Abolition of Intellect - Thoughts on The Abolotion of Man by C.S. Lewis


“The operation of [modern scholarship] and its kind is to produce what may be called Men without Chests. It is an outrage that they should be commonly spoken of as Intellectuals. This gives them the chance to say that he who attacks them attacks Intelligence. It is not so. They are not distinguished from other men by any unusual skill in finding truth nor any virginal ardor to pursue her…It is not excess of thought but defect of fertile and generous emotion that marks them out. Their heads are no bigger than the ordinary: it is the atrophy of the chest beneath that makes them seem so.”

C.S. Lewis makes clear in The Abolition of Man that the abolition of man is the abolition of the heart–an abandonment for how humans connect with one another for a sole focus on the so-called “intellect.” However, true intellectuals seek what is true; they seek to make the world better through their scholarly pursuits and bring her closer to that truth. The goal is to make the human experience and the human condition more fruitful and prosperous. One’s metrics for that fruitfulness and prosperity may differ, but it appears from both philosophy and biology that fostering the soul through human connection and a seeking of a deeper purpose is essential.

In her study on the effects of human connection, Dr. Emma Seppala of the Stanford Center for Compassion and Altruism Research found that “social connectedness generates a positive feedback loop of social, emotional, and physical well-being.” Seppala also found that people who feel more connected show lower levels of anxious and depressive feelings, greater empathy for others, and also tend to be more cooperative and trusting.
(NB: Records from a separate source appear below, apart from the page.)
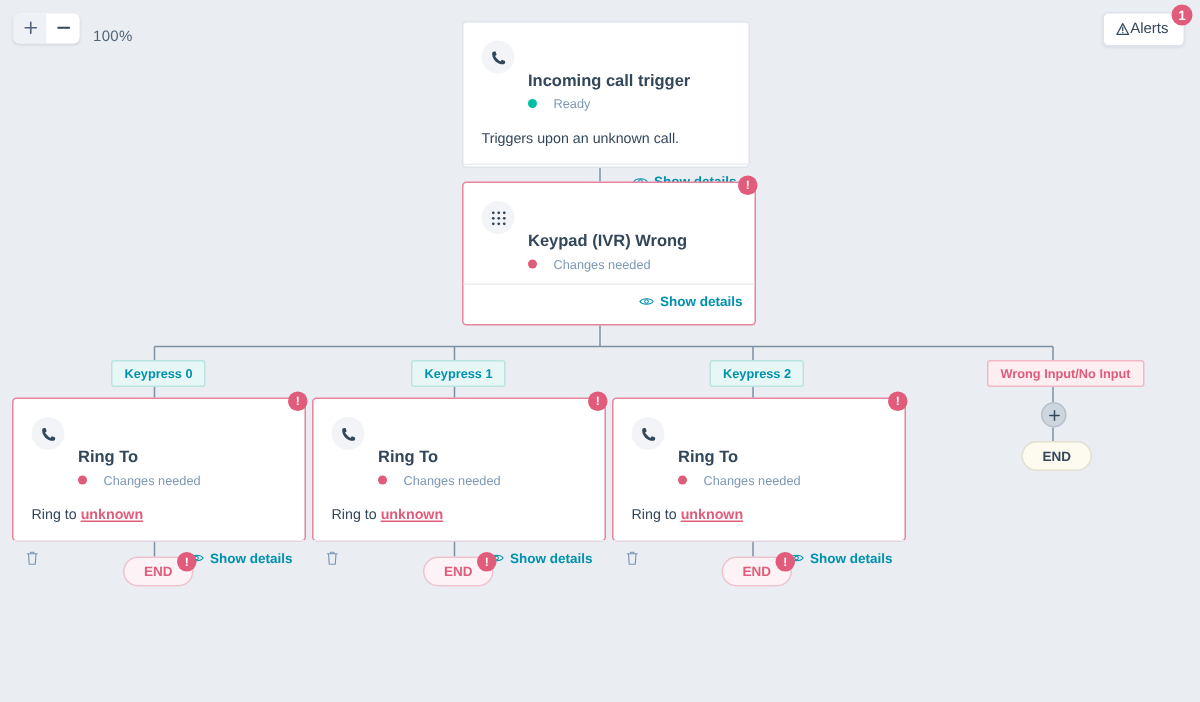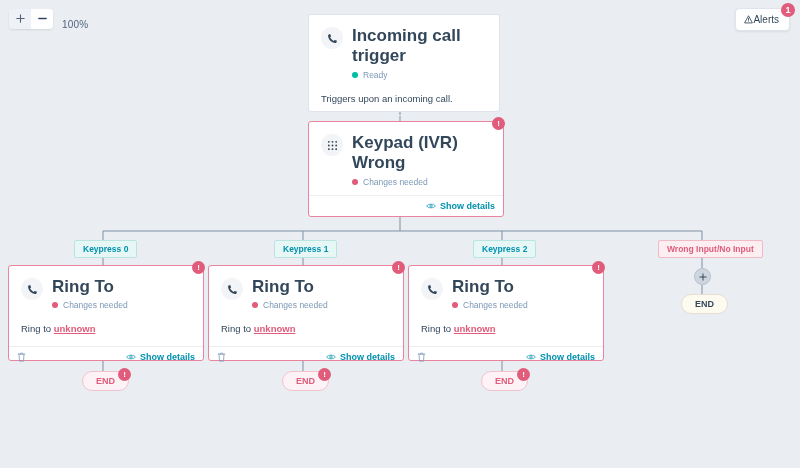--- a/index.html
+++ b/index.html
@@ -125,10 +125,11 @@
     margin-top: 1px;
   }
   .card-title {
-    font-size: 17px;
+    font-size: 11px;
     font-weight: bold;
     color: #33475b;
     line-height: 1.2;
+    margin-top: 22px;
   }
   .card-status {
     display: flex;

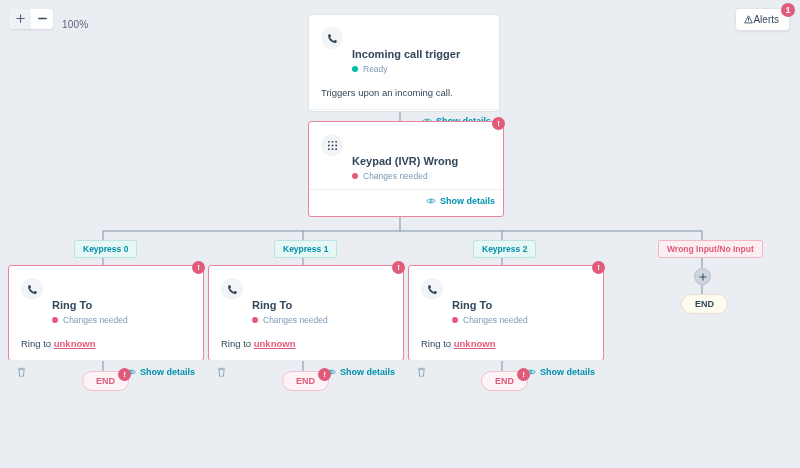--- a/index.html
+++ b/index.html
@@ -134,7 +134,7 @@
   .card-status {
     display: flex;
     align-items: center;
-    gap: 5px;
+    gap: 11px;
     margin-top: 3px;
   }
   .status-dot {

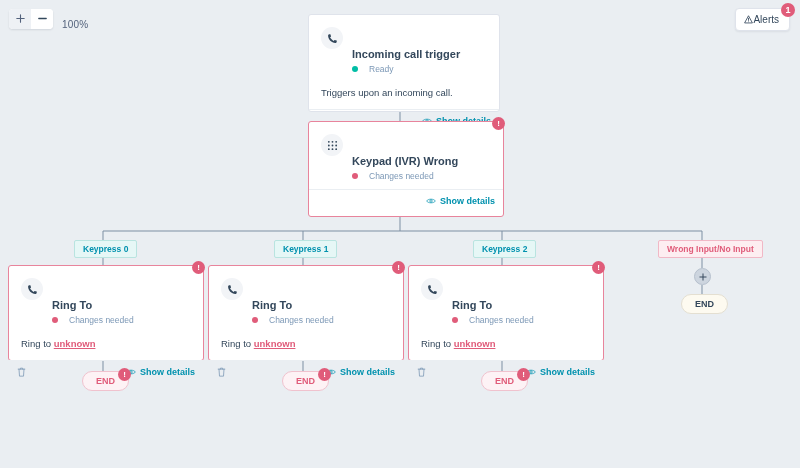--- a/index.html
+++ b/index.html
@@ -332,7 +332,7 @@
         </div>
       </div>
     </div>
-    <div class="card-body">Triggers upon an incoming call.</div>
+    <div class="card-body">Triggers upon an unknown call.</div>
     <div class="card-foot">
       <div class="foot-left"></div>
       <div class="show-details">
Similarly, a lack of social connection can have detrimental effects. In a study of over 7,000 men and women in California, Dr. Lisa Berkman found that “people who were disconnected from others were roughly three times more likely to die during the nine-year study than people with strong social ties.” These studies show the importance of human connection beyond the intellect; it is the “chest” that allows us to ascend from instinctive or animalistic ways of pure survival to a fuller human experience with one another.

We live and die by our connection to others. To declare this soul-building as unnecessary or unmeasurable is insufficient and remiss. Humanity must focus on building products, organizations, and experiences that foster greater human connection among each other; without this, we are sure to witness the abolition of true intellect and the abolition of man.